Let’s now read the simulated air temperature from the application for comparison

t_HofxVar = og.vars.open("hofx/air_temperature")
t_HofxData = t_HofxVar.readNPArray.float()

Negative temperature values represent missing data. So, we can compare only valid data as follows:

print('\n' + '-'*60 + '\n')
print("Comparison of valid obs to Hofx simulated obs")
import numpy as np
for i in np.arange(t_ObsData.size):
    if t_ObsData[i] > 0:
        print(t_ObsData[i][0],' : ',t_HofxData[i][0])

You can run your python script at any time by entering

python read_ioda_sonde.py $IODA_DATA_DIR/sample_hofx_output_sondes.nc4

Step 5 (Optional): Extracurricular Activities

You have the tools now to enhance the scripts you have and to write more.

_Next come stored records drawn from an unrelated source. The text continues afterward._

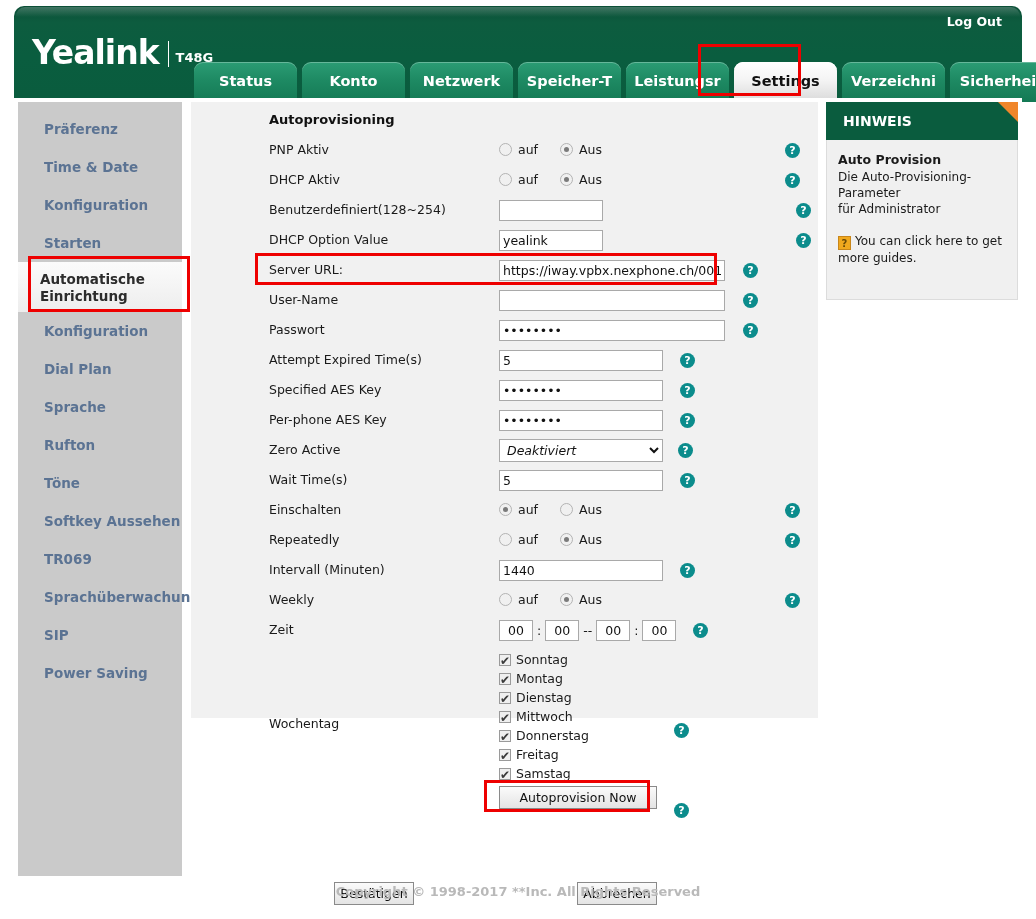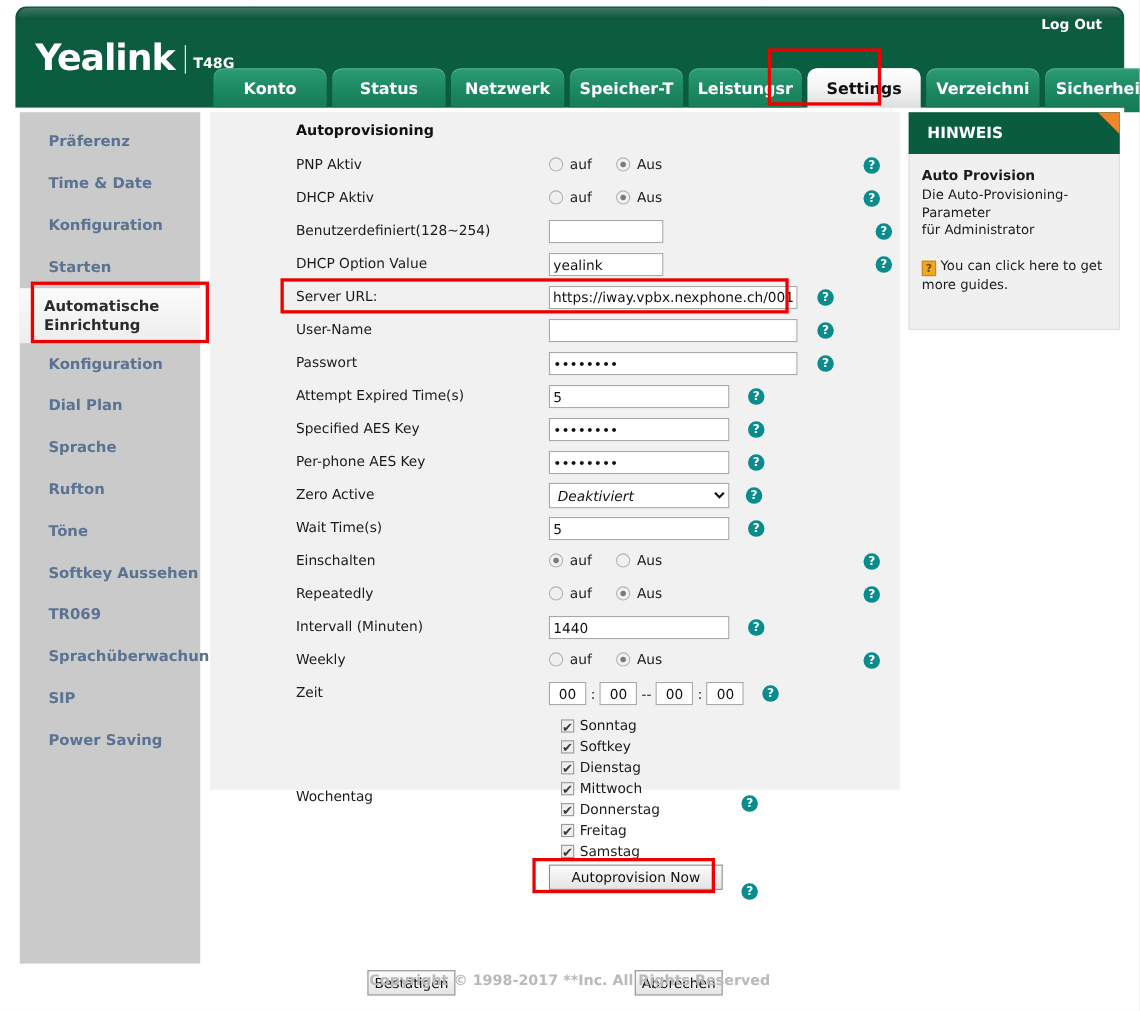"Konto" div.tab { order: before "Status" -> after "Status" }
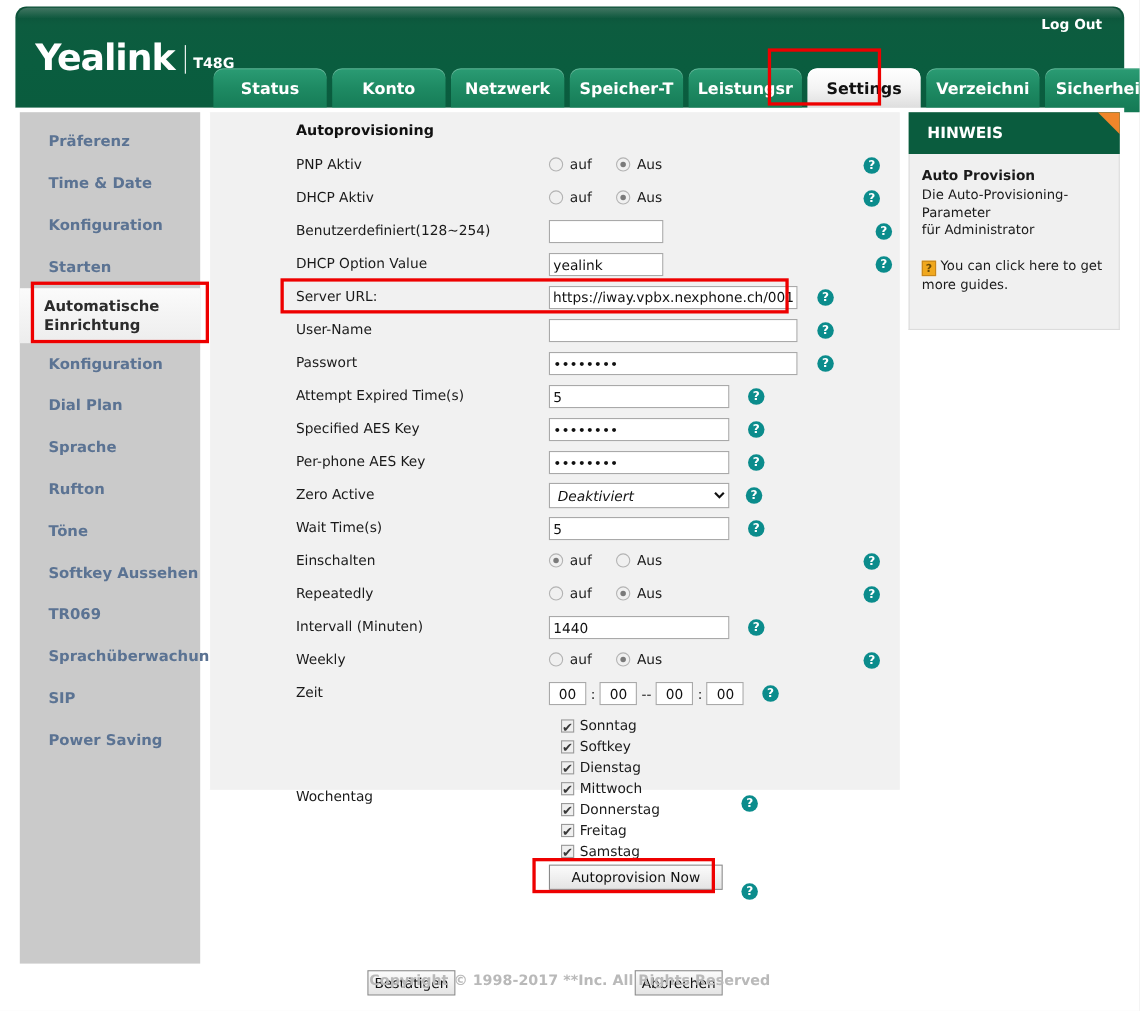"Sonntag" .day-line { margin-left: 11px -> none }
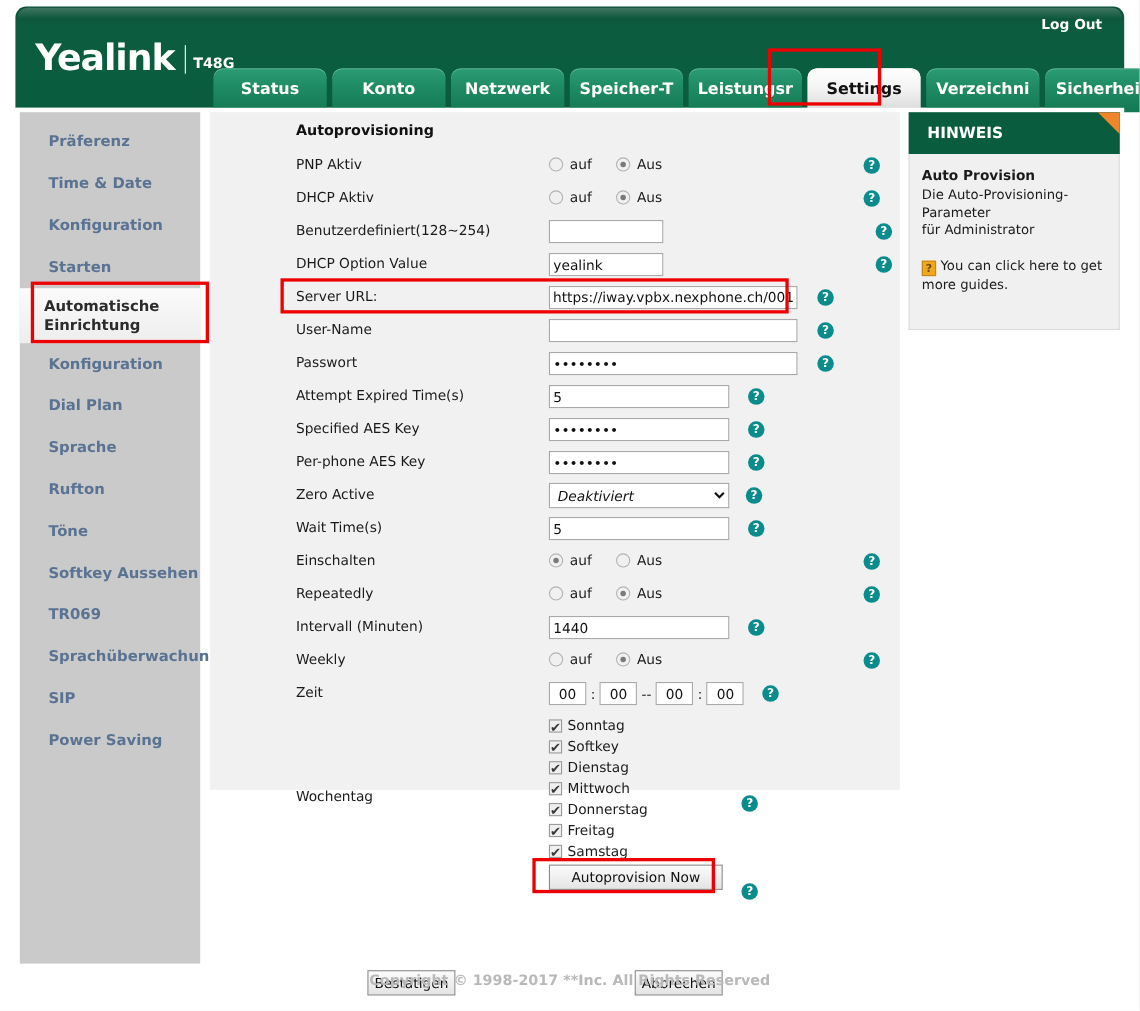"Softkey" span { text: Softkey -> Montag }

Here are a few potential activities to try

  • Extend your python script to read, print, and perhaps plot some of the other variables, groups, and attributes in the $IODA_DATA_DIR/sample_hofx_output_sondes.nc4 file. For tips on listing and extracting attributes and groups, see the detailed examples in the $PYIODA directory.

  • Get your script to work with another satellite radiance Hofx example file, $IODA_DATA_DIR/sample_hofx_output_mhs_metop-a.nc4

  • Explore some of the other ioda test files in the $IODA_DATA_DIR directory. Have a look at their contents with the ncdump and h5dump commands. Pick an interesting file and adapt your reader to read it in. If you feel ambitious and if you are adept at visualizing atmospheric data, you can generate some plots (common tools like matplotlib and cartopy are available in the container).

  • If you have done the Simulating Observations with UFO tutorial, then you have a number of output files in the output/hofx directory. Pick one of those files and adapt your reader to read it in.